**GOAL OF THE EXERCISE:** The answer is all of the data, repeated exactly.

**EXTRACTED DATA:**
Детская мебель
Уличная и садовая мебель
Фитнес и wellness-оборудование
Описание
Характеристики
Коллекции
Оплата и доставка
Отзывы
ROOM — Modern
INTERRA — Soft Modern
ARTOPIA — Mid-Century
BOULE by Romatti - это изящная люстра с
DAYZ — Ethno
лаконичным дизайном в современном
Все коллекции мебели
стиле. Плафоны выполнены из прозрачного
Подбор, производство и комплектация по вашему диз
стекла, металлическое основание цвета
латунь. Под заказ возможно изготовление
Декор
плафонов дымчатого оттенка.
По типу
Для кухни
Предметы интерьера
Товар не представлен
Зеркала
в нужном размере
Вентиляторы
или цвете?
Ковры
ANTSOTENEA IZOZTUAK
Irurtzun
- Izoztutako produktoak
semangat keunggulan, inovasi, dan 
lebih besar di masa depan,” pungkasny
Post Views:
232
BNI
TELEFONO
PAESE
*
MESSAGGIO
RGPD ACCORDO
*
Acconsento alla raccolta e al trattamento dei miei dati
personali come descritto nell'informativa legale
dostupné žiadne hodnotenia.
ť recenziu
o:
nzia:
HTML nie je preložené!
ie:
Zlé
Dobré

**SOLUTION FOR THIS PROBLEM:**
Детская мебель
Уличная и садовая мебель
Фитнес и wellness-оборудование
Описание
Характеристики
Коллекции
Оплата и доставка
Отзывы
ROOM — Modern
INTERRA — Soft Modern
ARTOPIA — Mid-Century
BOULE by Romatti - это изящная люстра с
DAYZ — Ethno
лаконичным дизайном в современном
Все коллекции мебели
стиле. Плафоны выполнены из прозрачного
Подбор, производство и комплектация по вашему диз
стекла, металлическое основание цвета
латунь. Под заказ возможно изготовление
Декор
плафонов дымчатого оттенка.
По типу
Для кухни
Предметы интерьера
Товар не представлен
Зеркала
в нужном размере
Вентиляторы
или цвете?
Ковры
ANTSOTENEA IZOZTUAK
Irurtzun
- Izoztutako produktoak
semangat keunggulan, inovasi, dan 
lebih besar di masa depan,” pungkasny
Post Views:
232
BNI
TELEFONO
PAESE
*
MESSAGGIO
RGPD ACCORDO
*
Acconsento alla raccolta e al trattamento dei miei dati
personali come descritto nell'informativa legale
dostupné žiadne hodnotenia.
ť recenziu
o:
nzia:
HTML nie je preložené!
ie:
Zlé
Dobré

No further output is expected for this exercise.